**EXERCISE 1**
In the QuixLake template, which component serves as the table format?

**SOURCE TEXT**
QuixLake Template

A complete data lake solution built on DuckDB, S3, and Apache Iceberg for high-performance streaming data analytics.

Overview

QuixLake is a production-ready data lake platform that enables real-time ingestion, storage, and querying of streaming data. It combines Apache Kafka for streaming, S3 for object storage, Apache Iceberg for table format, and DuckDB for blazing-fast SQL analytics.

This template deploys a fully configured QuixLake instance with:

Pre-built, production-ready container images for core services
Example data pipeline with Time Series Benchmark Suite (TSBS) data
Interactive query UI for data exploration
S3-compatible MinIO storage for local development

Architecture

DataLake Infrastructure

┌──────────────────────────────────────────────────────────┐
│                    QuixLake DataLake                     │
│                                                          │
│  ┌─────────────────┐      ┌─────────────────────────┐  │
│  │  Iceberg Catalog│◄────►│  PostgreSQL Database    │  │
│  │  (REST API)     │      │  - Table metadata       │  │
│  └────────┬────────┘      │  - File manifests       │  │
│           │               │  - Partition info       │  │
│           │               └─────────────────────────┘  │
│           │                                            │
│           ▼                                            │
│  ┌─────────────────┐                                  │
│  │   MinIO (S3)    │                                  │
│  │ Object Storage  │                                  │
│  │                 │                                  │
│  │ Parquet Files:  │                                  │
│  │ ├── table_1/    │                                  │
│  │ │   └── data/   │                                  │
│  │ ├── table_2/    │                                  │
│  │     └── data/   │                                  │
│  └────────▲────────┘                                  │
│           │                                            │
│           │                                            │
│  ┌────────┴────────┐                                  │
│  │  QuixLake API   │  Query Engine                    │
│  │    (DuckDB)     │  - SQL execution                 │
│  │                 │  - Table discovery               │
│  │                 │  - Partition pruning             │
│  └────────┬────────┘                                  │
│           │                                            │
│           ▼                                            │
│  ┌─────────────────┐                                  │
│  │    Query UI     │  Interactive SQL Interface       │
│  │ (Data Explorer) │  - Query editor                  │
│  │                 │  - Results viewer                │
│  └─────────────────┘                                  │
│                                                          │
└──────────────────────────────────────────────────────────┘

Ingestion Pipeline (Example)

**EXERCISE 2**
From the dataset entries, lay out as a numbered list the lines beginning at the one that has "collector number: 12980" and stopping after the one that has "collection date: 1951-03-23", omitting any blank lines.

(Dataset entries)
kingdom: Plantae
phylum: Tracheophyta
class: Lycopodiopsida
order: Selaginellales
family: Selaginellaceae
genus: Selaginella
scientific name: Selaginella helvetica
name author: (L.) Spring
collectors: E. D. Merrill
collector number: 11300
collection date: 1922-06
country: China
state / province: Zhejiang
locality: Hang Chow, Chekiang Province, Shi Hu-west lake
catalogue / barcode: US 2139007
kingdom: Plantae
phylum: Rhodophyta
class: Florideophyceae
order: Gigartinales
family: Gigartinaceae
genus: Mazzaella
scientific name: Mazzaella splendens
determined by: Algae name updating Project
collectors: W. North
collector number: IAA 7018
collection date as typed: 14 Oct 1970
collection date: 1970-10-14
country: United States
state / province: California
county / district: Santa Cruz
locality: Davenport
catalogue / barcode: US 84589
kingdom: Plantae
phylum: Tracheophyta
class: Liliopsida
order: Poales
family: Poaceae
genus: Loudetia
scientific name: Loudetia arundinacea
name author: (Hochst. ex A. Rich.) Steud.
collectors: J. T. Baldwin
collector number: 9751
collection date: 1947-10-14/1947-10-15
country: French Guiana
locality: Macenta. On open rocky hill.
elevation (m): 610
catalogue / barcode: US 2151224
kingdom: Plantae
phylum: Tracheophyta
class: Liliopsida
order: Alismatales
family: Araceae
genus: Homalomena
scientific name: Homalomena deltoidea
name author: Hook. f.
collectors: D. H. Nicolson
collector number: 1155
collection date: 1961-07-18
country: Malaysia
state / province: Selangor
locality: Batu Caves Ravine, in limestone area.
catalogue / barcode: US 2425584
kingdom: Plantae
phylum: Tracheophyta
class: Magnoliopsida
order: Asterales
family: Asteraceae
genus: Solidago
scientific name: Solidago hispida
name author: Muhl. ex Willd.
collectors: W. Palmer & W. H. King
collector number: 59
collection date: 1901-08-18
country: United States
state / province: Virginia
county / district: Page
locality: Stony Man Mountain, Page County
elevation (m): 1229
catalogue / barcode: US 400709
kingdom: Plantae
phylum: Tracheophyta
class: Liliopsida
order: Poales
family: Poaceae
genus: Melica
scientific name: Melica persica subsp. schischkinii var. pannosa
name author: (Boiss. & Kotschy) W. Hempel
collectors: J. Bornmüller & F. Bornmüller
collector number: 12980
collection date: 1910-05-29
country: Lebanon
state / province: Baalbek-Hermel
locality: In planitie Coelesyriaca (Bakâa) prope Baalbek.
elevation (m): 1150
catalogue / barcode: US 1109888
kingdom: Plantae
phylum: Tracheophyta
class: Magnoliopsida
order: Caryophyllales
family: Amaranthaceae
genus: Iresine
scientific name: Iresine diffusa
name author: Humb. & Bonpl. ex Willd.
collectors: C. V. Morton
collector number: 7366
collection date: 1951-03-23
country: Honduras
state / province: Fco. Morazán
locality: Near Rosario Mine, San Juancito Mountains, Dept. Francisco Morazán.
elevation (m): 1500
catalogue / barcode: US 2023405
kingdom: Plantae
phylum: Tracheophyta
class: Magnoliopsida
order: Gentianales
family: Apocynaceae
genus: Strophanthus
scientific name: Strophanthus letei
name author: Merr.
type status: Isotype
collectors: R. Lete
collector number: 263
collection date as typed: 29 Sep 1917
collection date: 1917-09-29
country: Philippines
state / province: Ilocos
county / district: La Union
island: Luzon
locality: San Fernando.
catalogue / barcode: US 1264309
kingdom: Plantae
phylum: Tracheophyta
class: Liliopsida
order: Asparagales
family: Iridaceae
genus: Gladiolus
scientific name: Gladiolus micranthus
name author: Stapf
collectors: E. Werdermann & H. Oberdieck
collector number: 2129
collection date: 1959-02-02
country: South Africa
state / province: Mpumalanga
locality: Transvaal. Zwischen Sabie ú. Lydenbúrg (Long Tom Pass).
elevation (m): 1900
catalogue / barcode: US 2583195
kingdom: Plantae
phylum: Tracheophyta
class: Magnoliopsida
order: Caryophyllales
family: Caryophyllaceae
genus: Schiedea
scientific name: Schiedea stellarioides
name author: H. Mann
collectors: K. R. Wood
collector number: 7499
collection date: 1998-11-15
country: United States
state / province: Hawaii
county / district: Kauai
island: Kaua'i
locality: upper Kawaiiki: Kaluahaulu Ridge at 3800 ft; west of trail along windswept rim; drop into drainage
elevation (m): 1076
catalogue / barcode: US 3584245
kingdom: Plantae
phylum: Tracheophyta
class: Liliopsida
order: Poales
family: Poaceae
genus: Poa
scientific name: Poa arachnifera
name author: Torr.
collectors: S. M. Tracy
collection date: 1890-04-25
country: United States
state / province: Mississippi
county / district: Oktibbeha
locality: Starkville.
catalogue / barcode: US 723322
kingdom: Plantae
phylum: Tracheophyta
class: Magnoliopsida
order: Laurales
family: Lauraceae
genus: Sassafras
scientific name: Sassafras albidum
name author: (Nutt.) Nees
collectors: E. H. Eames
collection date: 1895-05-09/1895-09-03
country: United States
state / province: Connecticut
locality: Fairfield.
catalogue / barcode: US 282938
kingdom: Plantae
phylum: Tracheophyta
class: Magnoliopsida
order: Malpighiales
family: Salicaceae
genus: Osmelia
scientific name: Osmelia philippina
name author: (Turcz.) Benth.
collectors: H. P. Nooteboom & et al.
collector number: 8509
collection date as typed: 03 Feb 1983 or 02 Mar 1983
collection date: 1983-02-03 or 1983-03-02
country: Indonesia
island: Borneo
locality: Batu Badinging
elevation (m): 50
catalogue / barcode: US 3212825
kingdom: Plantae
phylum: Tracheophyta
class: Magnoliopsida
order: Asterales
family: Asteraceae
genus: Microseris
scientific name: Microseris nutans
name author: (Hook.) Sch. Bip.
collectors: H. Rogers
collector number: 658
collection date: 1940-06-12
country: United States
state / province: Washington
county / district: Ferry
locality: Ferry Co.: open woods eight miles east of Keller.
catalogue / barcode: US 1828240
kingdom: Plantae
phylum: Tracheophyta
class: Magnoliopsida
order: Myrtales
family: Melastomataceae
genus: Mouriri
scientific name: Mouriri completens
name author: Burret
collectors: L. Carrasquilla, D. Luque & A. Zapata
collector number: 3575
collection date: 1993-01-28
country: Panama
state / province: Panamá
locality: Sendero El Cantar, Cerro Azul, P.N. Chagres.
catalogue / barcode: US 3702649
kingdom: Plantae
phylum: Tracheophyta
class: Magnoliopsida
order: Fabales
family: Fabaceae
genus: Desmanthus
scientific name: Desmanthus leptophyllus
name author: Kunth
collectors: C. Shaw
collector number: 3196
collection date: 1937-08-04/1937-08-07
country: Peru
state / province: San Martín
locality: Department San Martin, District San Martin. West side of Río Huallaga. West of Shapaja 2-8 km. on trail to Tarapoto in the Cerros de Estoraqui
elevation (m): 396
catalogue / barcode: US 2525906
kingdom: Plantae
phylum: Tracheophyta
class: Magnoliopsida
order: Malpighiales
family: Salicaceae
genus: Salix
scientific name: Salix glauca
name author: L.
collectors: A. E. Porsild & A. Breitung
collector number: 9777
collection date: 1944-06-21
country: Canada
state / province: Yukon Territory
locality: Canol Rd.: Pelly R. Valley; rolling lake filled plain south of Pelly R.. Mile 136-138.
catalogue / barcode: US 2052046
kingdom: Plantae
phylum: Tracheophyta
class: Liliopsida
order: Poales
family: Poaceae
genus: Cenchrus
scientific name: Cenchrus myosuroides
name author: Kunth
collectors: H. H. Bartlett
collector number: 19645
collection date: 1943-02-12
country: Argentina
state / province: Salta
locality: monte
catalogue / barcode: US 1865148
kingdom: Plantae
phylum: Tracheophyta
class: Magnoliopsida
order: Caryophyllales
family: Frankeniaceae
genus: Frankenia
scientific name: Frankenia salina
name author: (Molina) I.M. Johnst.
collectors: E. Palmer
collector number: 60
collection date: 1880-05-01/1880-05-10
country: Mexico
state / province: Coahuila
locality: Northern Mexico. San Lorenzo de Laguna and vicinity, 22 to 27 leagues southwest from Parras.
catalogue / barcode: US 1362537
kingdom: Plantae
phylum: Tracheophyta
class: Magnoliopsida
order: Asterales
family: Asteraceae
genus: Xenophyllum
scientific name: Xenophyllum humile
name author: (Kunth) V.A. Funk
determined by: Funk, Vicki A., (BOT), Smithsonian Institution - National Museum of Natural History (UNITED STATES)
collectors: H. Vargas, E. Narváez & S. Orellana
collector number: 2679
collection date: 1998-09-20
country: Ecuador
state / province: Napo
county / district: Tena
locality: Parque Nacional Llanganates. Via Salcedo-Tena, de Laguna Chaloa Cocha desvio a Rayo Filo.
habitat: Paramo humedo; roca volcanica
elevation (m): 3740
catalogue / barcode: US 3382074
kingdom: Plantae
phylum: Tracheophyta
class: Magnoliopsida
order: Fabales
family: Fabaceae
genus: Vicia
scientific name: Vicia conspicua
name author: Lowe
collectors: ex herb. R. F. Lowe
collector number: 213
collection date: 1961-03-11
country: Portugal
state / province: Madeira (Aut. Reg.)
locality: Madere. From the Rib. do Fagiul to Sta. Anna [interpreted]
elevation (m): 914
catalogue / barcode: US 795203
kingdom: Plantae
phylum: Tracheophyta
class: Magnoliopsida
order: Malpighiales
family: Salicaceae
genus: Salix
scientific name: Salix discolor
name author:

**FINISHED ANSWER 1**
Apache Iceberg

**FINISHED ANSWER 2**
1. collector number: 12980
2. collection date: 1910-05-29
3. country: Lebanon
4. state / province: Baalbek-Hermel
5. locality: In planitie Coelesyriaca (Bakâa) prope Baalbek.
6. elevation (m): 1150
7. catalogue / barcode: US 1109888
8. kingdom: Plantae
9. phylum: Tracheophyta
10. class: Magnoliopsida
11. order: Caryophyllales
12. family: Amaranthaceae
13. genus: Iresine
14. scientific name: Iresine diffusa
15. name author: Humb. & Bonpl. ex Willd.
16. collectors: C. V. Morton
17. collector number: 7366
18. collection date: 1951-03-23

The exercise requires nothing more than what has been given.